Epilogue: fractions and the Roman Christian calendar (astronomy)
- Bad arithmetic leads to bad science.
- Roman-Christian arithmetic which lacked fractions
- hence led to the shoddy Roman-Christian calendar
- which we accept as our national calendar today.
But the Roman calendar was equally lousy
- The Julian calendar was made by Egyptians,
- hence after the Roman conquest of Egypt)
- needed a corrective year of 445 days! 😀
- Romans laughably didn't even grasp the Egyptian prescription
- that every 4th year must be a leap year.
Augustus Caesar
- For 20 years Romans kept making every 3rd year a leap year 😀
- Then Augustus Caesar corrected it, hence got the month August named after himself,
- and got it increased to 31 days.
So, Roman calendar based on vanity of Roman emperors, Julius, Augustus
- NOT scientific
- Hence, months have varying durations 28, 29, 30, 31 days.
- Nothing to do with any observed motion of the moon. (Word MONTH derives from moon.)
- But we think it is "scientific temper" to adopt this unscientific calendar,
- not the Indian calendar in which every month has EXACTLY 30 tithi-s.
Later it became the official Christian calendar
- First Council of Nicaea (ca. 325 CE) adopted this as the official Christian calendar
- to fix a common date of Easter, to bring about unity among Christians in the Roman Empire.
- So, it can accurately be called the Roman-Christian calendar.
- Gregorian reform of 1582 done by a Pope since this miserable calendar was failing badly for centuries.
All of our colonized historians use this calendar
- they give dates using the terms AD and BC
- so that belief in Christ (as our Lord) is asserted in every date
- though historicity of Jesus is very doubtful.
- The colonized think imitating the West (long dominated by the church) is secular!😀
- Hence, also, our only two secular festivals Independence Day and Republic day
- are defined only on the Roman-Christian calendar
- though that term is never used.
But scientific Indian calendar
- is called Hindu calendar
- although it is clearly used also by Buddhists, Jains, Sikhs
Critical point
- Roman-Christian calendar is bad because of bad Roman-Christian arithmetic
- which lacks fractions
- hence could not depict the (tropical or sidereal) year accurately
- and could not calculate the "synodic" month
- still determined by religious authority of a synod or priest.
Egyptians HAD unit fractions
- as in the famous "Eye of Horus fraction"
- but inferior Graeco-Roman arithmetic had no way to depict general fractions
- Can't write \(\frac{4}{5}\) as \(\frac{IV}{V}\) (then cancel the V?! 😀)

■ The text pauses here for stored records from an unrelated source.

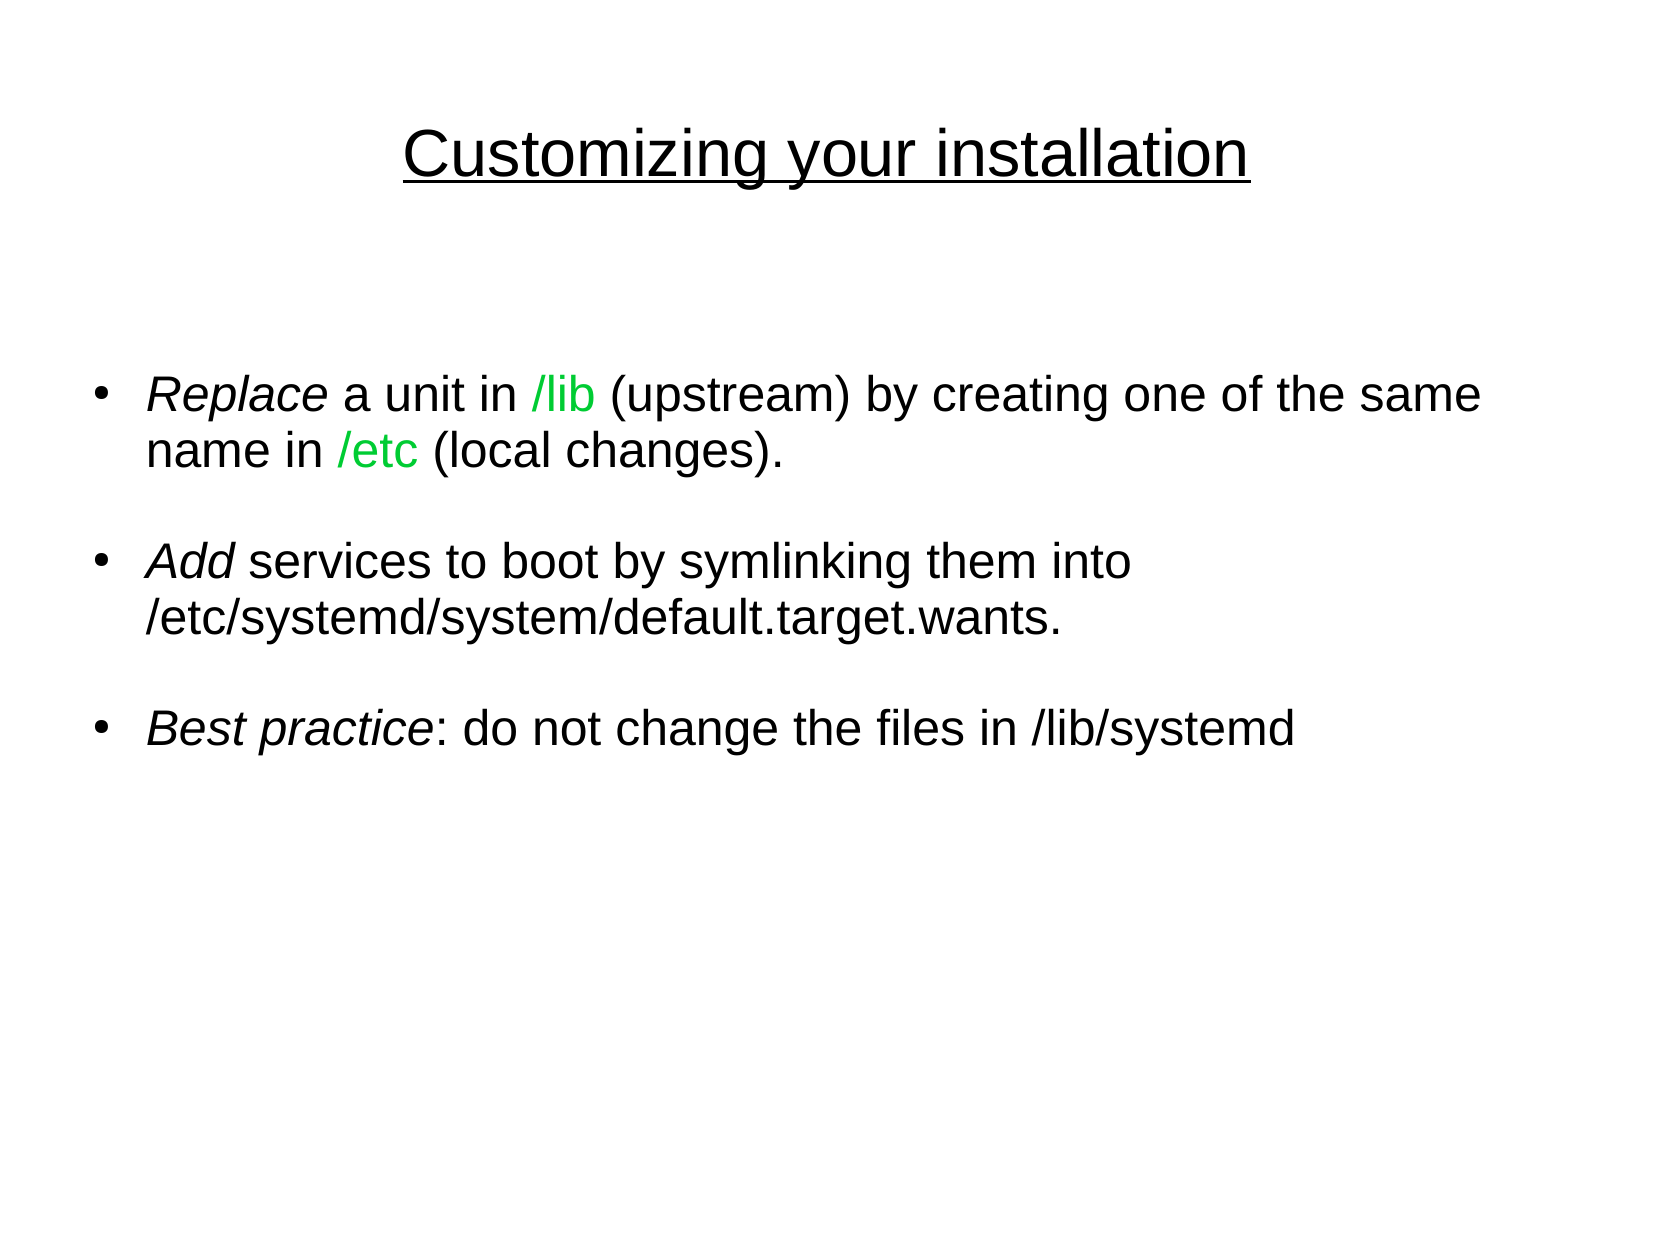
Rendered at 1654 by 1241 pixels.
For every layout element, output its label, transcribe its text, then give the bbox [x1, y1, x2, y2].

title Customizing your installation [82, 49, 1571, 257]
list Replace a unit in /lib (upstream) by creating one of the same name in /etc (local changes). Add services to boot by symlinking them into /etc/systemd/system/default.target.wants. Best practice: do not change the files in /lib/systemd [75, 290, 1576, 1171]
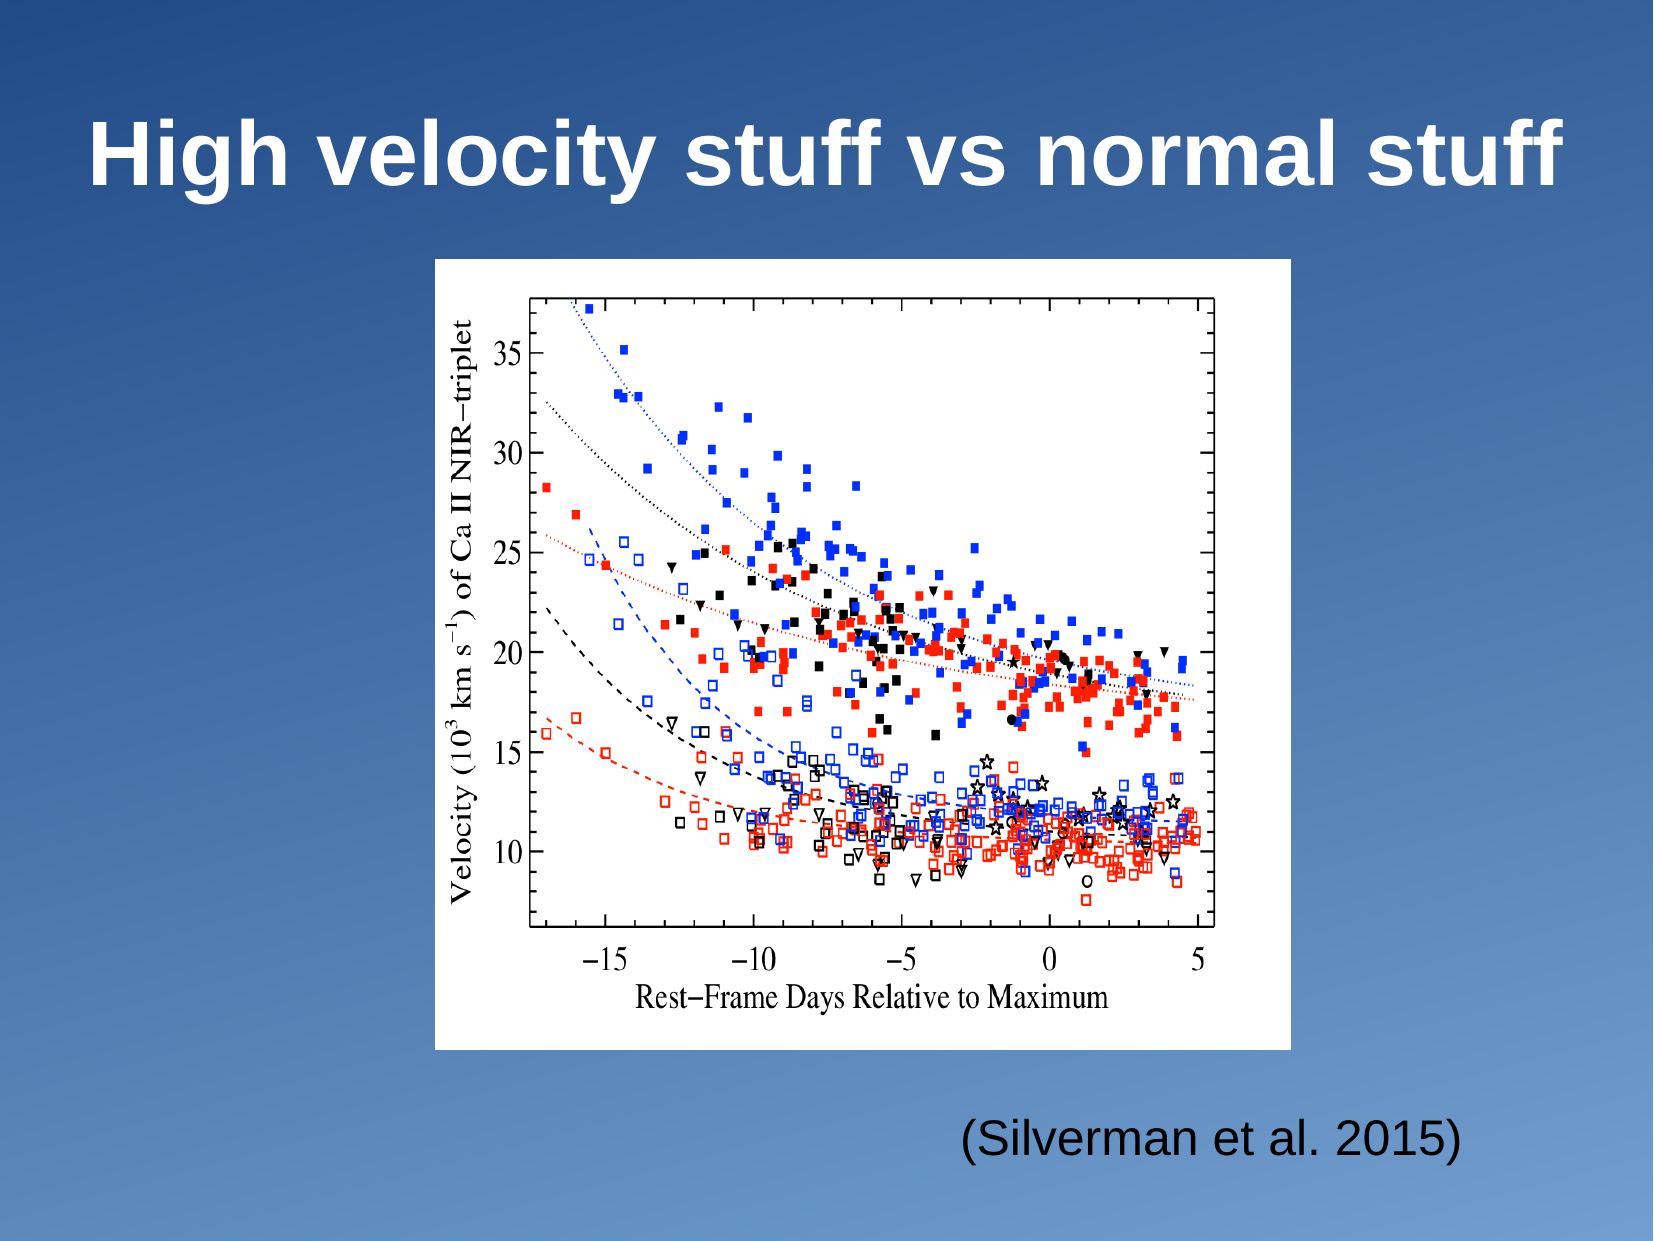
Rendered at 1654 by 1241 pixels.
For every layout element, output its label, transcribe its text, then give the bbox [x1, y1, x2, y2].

picture [435, 259, 1291, 1051]
title High velocity stuff vs normal stuff [82, 49, 1571, 257]
text_box (Silverman et al. 2015) [960, 1110, 1531, 1222]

- Hence used the primitive system of leap years.
Christoph Clavius, author of the Gregorian reform
- introduced Indian fractions (direct from India) as practical mathematics in the Jesuit syllabus in ca. 1576
- but due to widespread ignorance of fractions in Roman-Christian Europe then
- the Gregorian calendar continues to use the primitive system of leap years.
Calendar still inferior and unscientific
- Consequently it does not get the tropical year right from year to year
- but only on a thousand year average.
- The Gregorian calendar is still bad an unscientific
- but, for us, aping the West means being superior!
Key point: ALL these cases
- of arithmetic, algebra, trigonometry
- involved various degrees of conceptual incomprehension
- by Europeans while copying from Indians
- but we have declared the duffer as "superior"
- and are playing "follow the leader".